[Listed records]

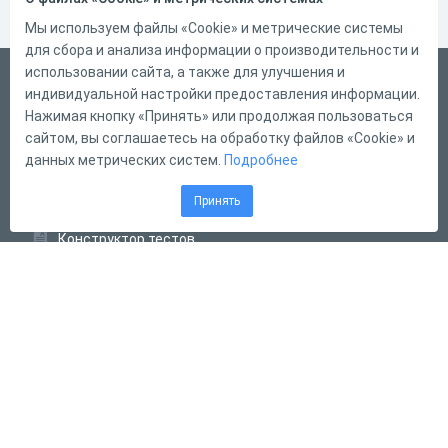
Мы используем файлы «Cookie» и метрические системы
для сбора и анализа информации о производительности и
использовании сайта, а также для улучшения и
Русский
индивидуальной настройки предоставления информации.
Справка
Нажимая кнопку «Принять» или продолжая пользоваться
сайтом, вы соглашаетесь на обработку файлов «Cookie» и
Форма обратной связи
данных метрических систем.
Подробнее
Контакты
Принять
Тарифы
Конструктор тестов
Конструктор опросов
Конструктор кроссвордов
Диалоговые тренажёры
Комплексные задания
Система Дистанционного Обучения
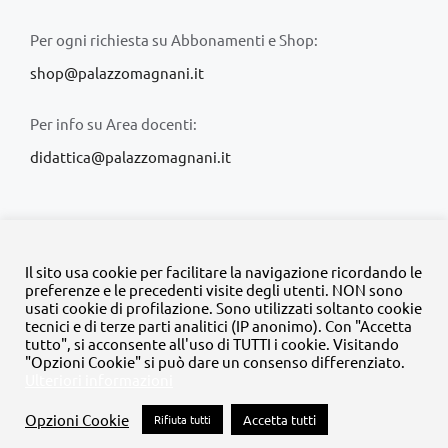
Per ogni richiesta su Abbonamenti e Shop:
shop@palazzomagnani.it
Per info su Area docenti:
didattica@palazzomagnani.it
Il sito usa cookie per facilitare la navigazione ricordando le
preferenze e le precedenti visite degli utenti. NON sono
usati cookie di profilazione. Sono utilizzati soltanto cookie
© Copyright 2020 -
2026 | Tutti i diritti riservati | MyFpm è un
tecnici e di terze parti analitici (IP anonimo). Con "Accetta
progetto della
Fondazione Palazzo Magnani
tutto", si acconsente all'uso di TUTTI i cookie. Visitando
"Opzioni Cookie" si può dare un consenso differenziato.
Ulteriori informazioni
Facebook
Instagram
Twitter
LinkedIn
YouTube
Opzioni Cookie
Rifiuta tutti
Accetta tutti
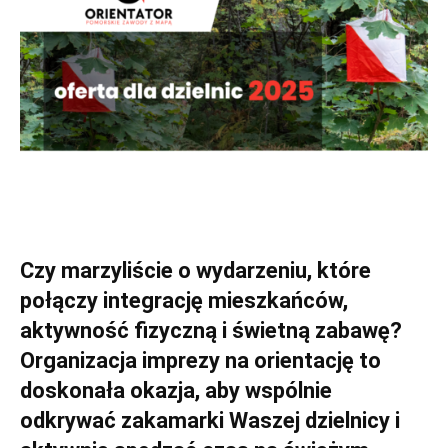
Czy marzyliście o wydarzeniu, które
połączy integrację mieszkańców,
aktywność fizyczną i świetną zabawę?
Organizacja imprezy na orientację to
doskonała okazja, aby wspólnie
odkrywać zakamarki Waszej dzielnicy i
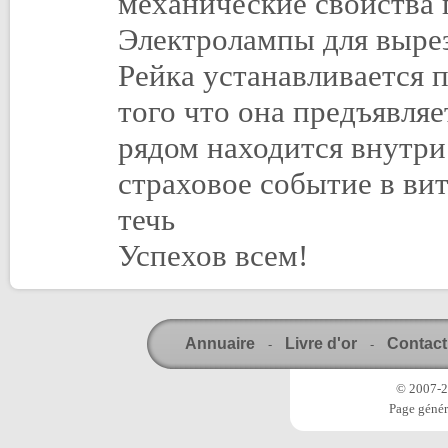
механические свойства 
Электролампы для вырез
Рейка устанавливается 
того что она предъявля
рядом находится внутри
страховое событие в ви
течь
Успехов всем!
Annuaire
Livre d'or
Contact
-
-
© 2007-20
Page génér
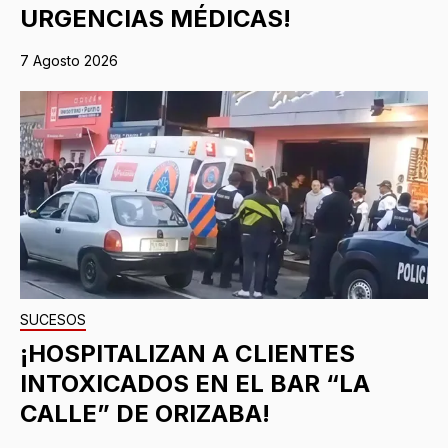
URGENCIAS MÉDICAS!
7 Agosto 2026
SUCESOS
¡HOSPITALIZAN A CLIENTES
INTOXICADOS EN EL BAR “LA
CALLE” DE ORIZABA!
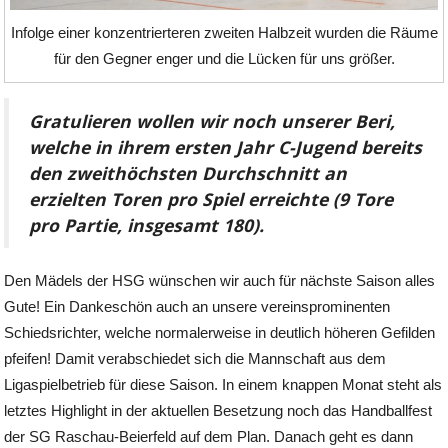
Infolge einer konzentrierteren zweiten Halbzeit wurden die Räume
für den Gegner enger und die Lücken für uns größer.
Gratulieren wollen wir noch unserer Beri,
welche in ihrem ersten Jahr C-Jugend bereits
den zweithöchsten Durchschnitt an
erzielten Toren pro Spiel erreichte (9 Tore
pro Partie, insgesamt 180).
Den Mädels der HSG wünschen wir auch für nächste Saison alles
Gute! Ein Dankeschön auch an unsere vereinsprominenten
Schiedsrichter, welche normalerweise in deutlich höheren Gefilden
pfeifen! Damit verabschiedet sich die Mannschaft aus dem
Ligaspielbetrieb für diese Saison. In einem knappen Monat steht als
letztes Highlight in der aktuellen Besetzung noch das Handballfest
der SG Raschau-Beierfeld auf dem Plan. Danach geht es dann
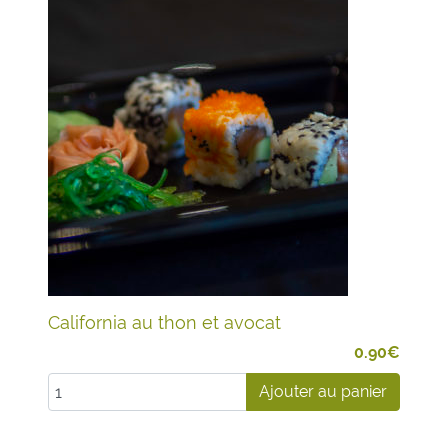
California au thon et avocat
0.90
€
Ajouter au panier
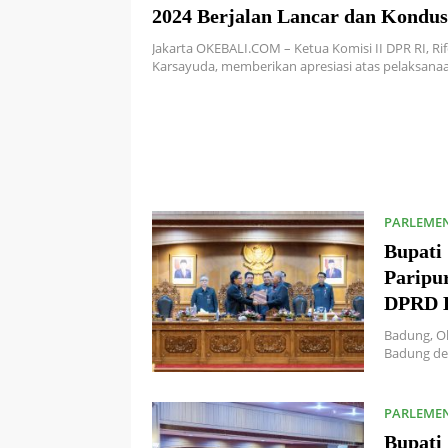
2024 Berjalan Lancar dan Kondus
Jakarta OKEBALI.COM – Ketua Komisi II DPR RI, Ri
Karsayuda, memberikan apresiasi atas pelaksan
PARLEME
Bupati 
Paripu
DPRD 
Badung, O
Badung de
PARLEME
Bupati 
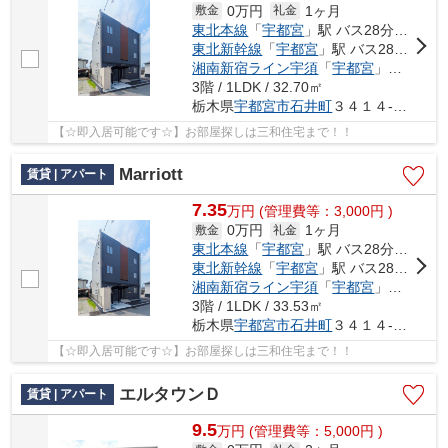
0万円
1ヶ月
敷金
礼金
東北本線
「
宇都宮
」駅 バス28分 「ミツトヨ前」 停歩8分
東北新幹線
「
宇都宮
」駅 バス28分 「ミツトヨ前」 停歩8分
湘南新宿ライン宇須
「
宇都宮
」駅 バス28分 「ミツトヨ前」 停歩8分
3階 / 1LDK / 32.70㎡
栃木県
宇都宮市
石井町
３４１４-２６２
【☆即入居可能です☆】お部屋探しは三和住宅まで！！
Marriott
賃貸 | アパート
7.35
万
円
(管理費等：3,000円 )
0万円
1ヶ月
敷金
礼金
東北本線
「
宇都宮
」駅 バス28分 「ミツトヨ前」 停歩8分
東北新幹線
「
宇都宮
」駅 バス28分 「ミツトヨ前」 停歩8分
湘南新宿ライン宇須
「
宇都宮
」駅 バス28分 「ミツトヨ前」 停歩8分
3階 / 1LDK / 33.53㎡
栃木県
宇都宮市
石井町
３４１４-２６２
【☆即入居可能です☆】お部屋探しは三和住宅まで！！
エルタウンＤ
賃貸 | アパート
9.5
万
円
(管理費等：5,000円 )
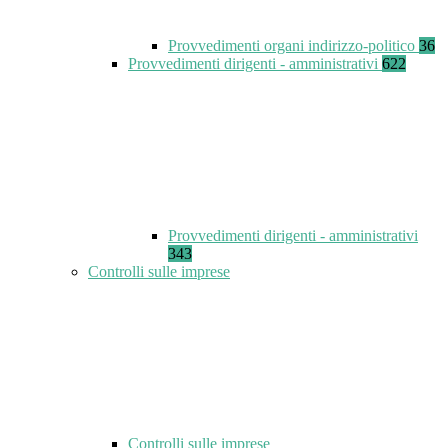
Provvedimenti organi indirizzo-politico
36
Provvedimenti dirigenti - amministrativi
622
Provvedimenti dirigenti - amministrativi
343
Controlli sulle imprese
Controlli sulle imprese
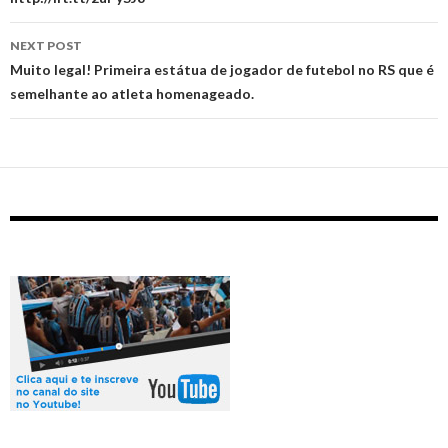
NEXT POST
‪Muito legal! Primeira estátua de jogador de futebol no RS que é
semelhante ao atleta homenageado.‬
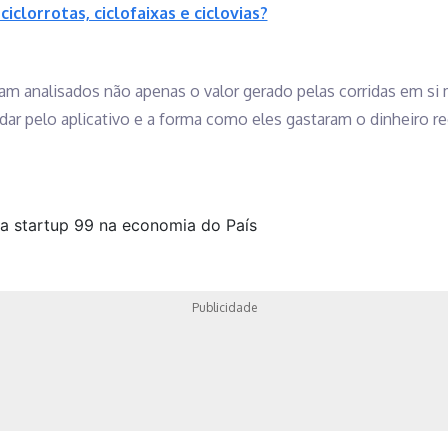
iclorrotas, ciclofaixas e ciclovias?
ram analisados não apenas o valor gerado pelas corridas em si
dar pelo aplicativo e a forma como eles gastaram o dinheiro r
Publicidade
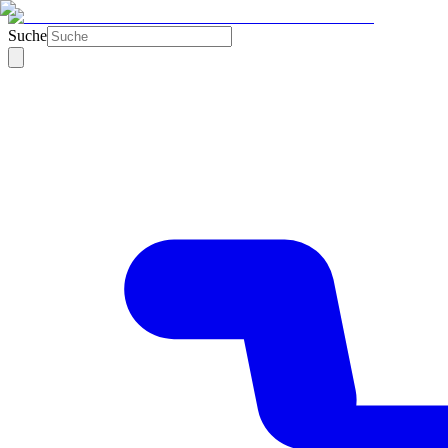
Suche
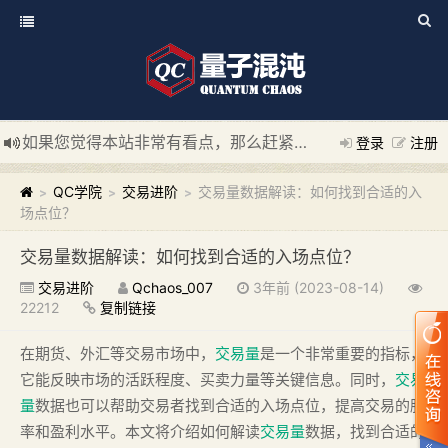
如果您觉得本站非常有看点，那么赶紧使用Ctrl+D 收藏我们吧
登录
注册
新添加量子混沌系统板块，欢迎大家访问！
---“量子混沌系统
QC学院
交易进阶
交易量数据解读：如何找到合适的入
>
>
>
场点位？
交易量数据解读：如何找到合适的入场点位？
交易进阶
Qchaos_007
3年前 (2023-08-14)
22212
复制链接
在期货、外汇等交易市场中，
交易量
是一个非常重要的指标，
它能反映市场的活跃程度、买卖力量等关键信息。同时，
交易
量
数据也可以帮助交易者找到合适的入场点位，提高交易的胜
率和盈利水平。本文将介绍如何解读
交易量
数据，找到合适的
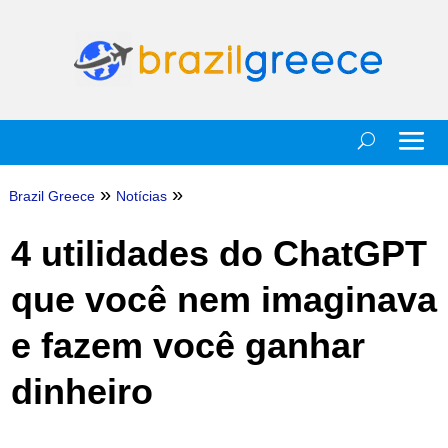
»
»
Brazil Greece
Notícias
4 utilidades do ChatGPT
que você nem imaginava
e fazem você ganhar
dinheiro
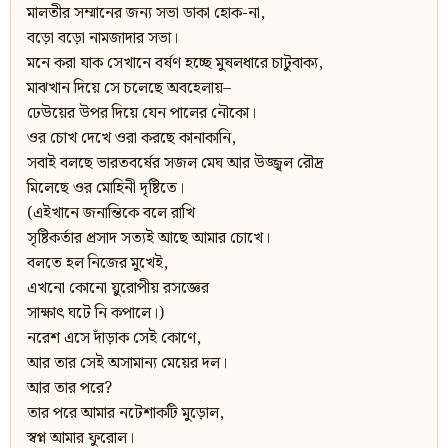
মালতীর সম্মানের জন্য সভা ডাকা হোক-না,
বড়ো বড়ো নামজাদার সভা।
মনে করা যাক সেখানে বর্ষণ হচ্ছে মুষলধারে চাটুবাক্য,
মাঝখান দিয়ে সে চলেছে অবহেলায়–
ঢেউয়ের উপর দিয়ে যেন পালের নৌকো।
ওর চোখ দেখে ওরা করছে কানাকানি,
সবাই বলছে ভারতবর্ষের সজল মেঘ আর উজ্জ্বল রৌদ্র
মিলেছে ওর মোহিনী দৃষ্টিতে।
(এইখানে জনান্তিকে বলে রাখি
সৃষ্টিকর্তার প্রসাদ সত্যই আছে আমার চোখে।
বলতে হল নিজের মুখেই,
এখনো কোনো য়ুরোপীয় রসজ্ঞের
সাক্ষাৎ ঘটে নি কপালে।)
নরেশ এসে দাঁড়াক সেই কোণে,
আর তার সেই অসামান্য মেয়ের দল।
আর তার পরে?
তার পরে আমার নটেশাকটি মুড়োল,
স্বপ্ন আমার ফুরোল।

[/Listed records]

▶ [Exercise]:
Find every line above that contains the word "交易量数据解读", and return each one.

▶ [Response to the exercise]:
交易量数据解读：如何找到合适的入
交易量数据解读：如何找到合适的入场点位？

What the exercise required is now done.